Merci et bonjour, San Diego


----------



## giga64 (19 Mars 2008)

eleonooore a dit:


> Et en fait je n'avais pas pensé qu'elles puissent être changées via CandyBar. Bien bien bien.



Non, tu ne pourras changer que l'icône du dock et du dossier application avec CandyBar...

Pour les autres, il faut effectivement aller voir dans le paquet de l'appli... mais j'utilise iWork 

@+


----------



## Anonyme (19 Mars 2008)

Celle-ci.


----------



## eleonooore (19 Mars 2008)

giga64 a dit:


> Non, tu ne pourras changer que l'icône du dock et du dossier application avec CandyBar...
> Pour les autres, il faut effectivement aller voir dans le paquet de l'appli...



Ah, ok.
Justement, ce paquet en question, je désespère de le trouver, après m'être explosé les yeux  en parcourant les milliers d'icônes listées par Spotlight...



C0rentin a dit:


> Celle-ci.



J'aime beaucoup , tellement que l'utilise déjà pour TextEdit 

EDIT : OMG j'ai trouvé ! Clic droit sur l'application, "Afficher le contenu du paquet" 
Un nouveau "truc tout bête appris aujourd'hui"

Merci à vous tous


----------



## giga64 (19 Mars 2008)

eleonooore a dit:


> EDIT : OMG j'ai trouvé ! Clic droit sur l'application, "Afficher le contenu du paquet"
> Un nouveau "truc tout bête appris aujourd'hui"



Oups, je n'avais pas saisi que c'était ça qui te posait problème :rose: 

Bonne custo' alors 

@+


----------



## Membre supprimé 2 (19 Mars 2008)

eleonooore a dit:


> Et en fait je n'avais pas pensé qu'elles puissent être changées via CandyBar. Bien bien bien.

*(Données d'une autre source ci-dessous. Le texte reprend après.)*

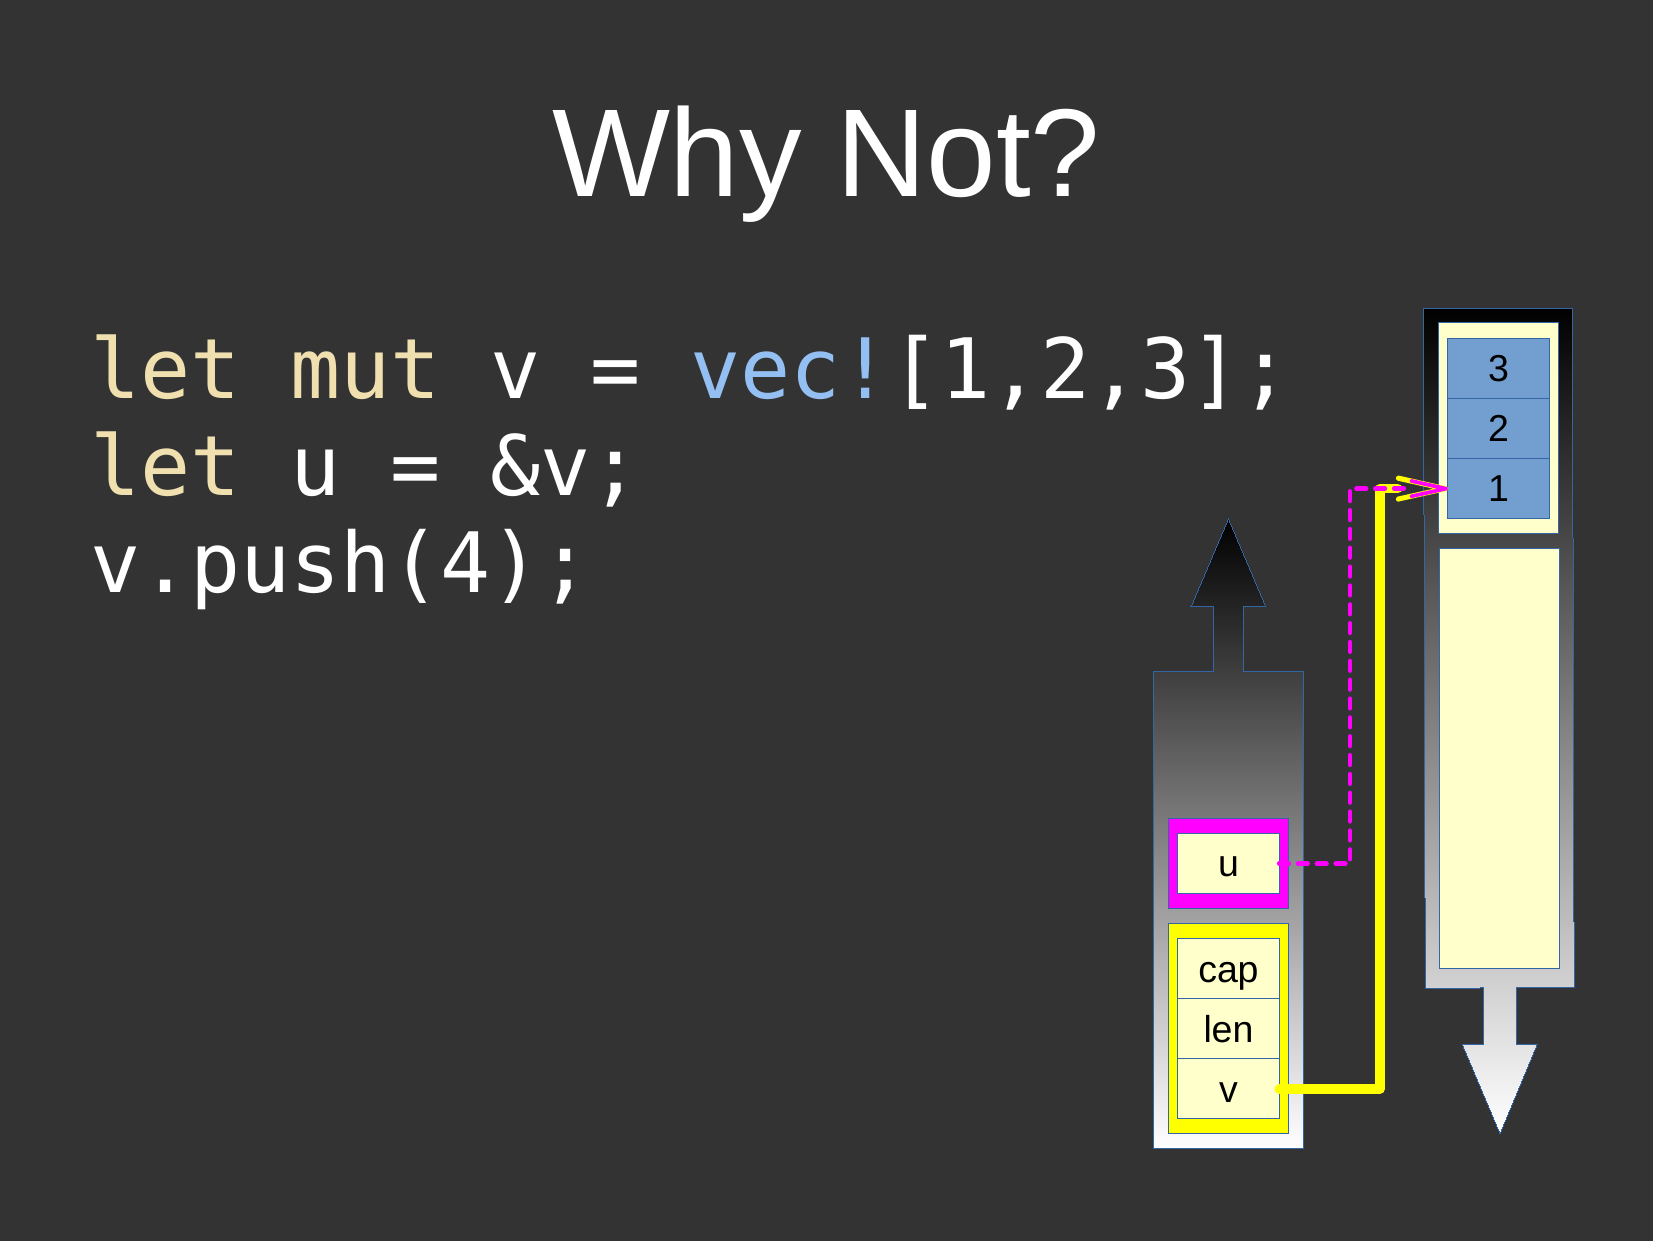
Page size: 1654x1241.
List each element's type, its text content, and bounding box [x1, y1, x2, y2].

text_box u [1177, 833, 1280, 894]
text_box 1 [1447, 458, 1550, 519]
text_box 3 [1447, 338, 1550, 398]
text_box [1153, 734, 1304, 1149]
text_box let mut v = vec![1,2,3]; let u = &v; v.push(4); [76, 313, 1351, 734]
text_box 2 [1447, 398, 1550, 458]
text_box [1423, 308, 1575, 1134]
text_box len [1177, 999, 1280, 1059]
title Why Not? [82, 49, 1571, 257]
text_box v [1177, 1059, 1280, 1119]
text_box cap [1177, 938, 1280, 999]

C'était possible avec Candybar 2, mais apparement ce n'est plus le cas avec la version 3, désolé.


----------



## Membre supprimé 2 (20 Mars 2008)

Si ca intéresse quelqu'un, voici la raison pour laquelle Candybar a supprimé cette fonctionnalité: 



> We intentionally removed the "application" icon changing feature in CandyBar 3 due to security concerns with "Code Signing" in Leopard. If we can bring it back, we definitely will!


----------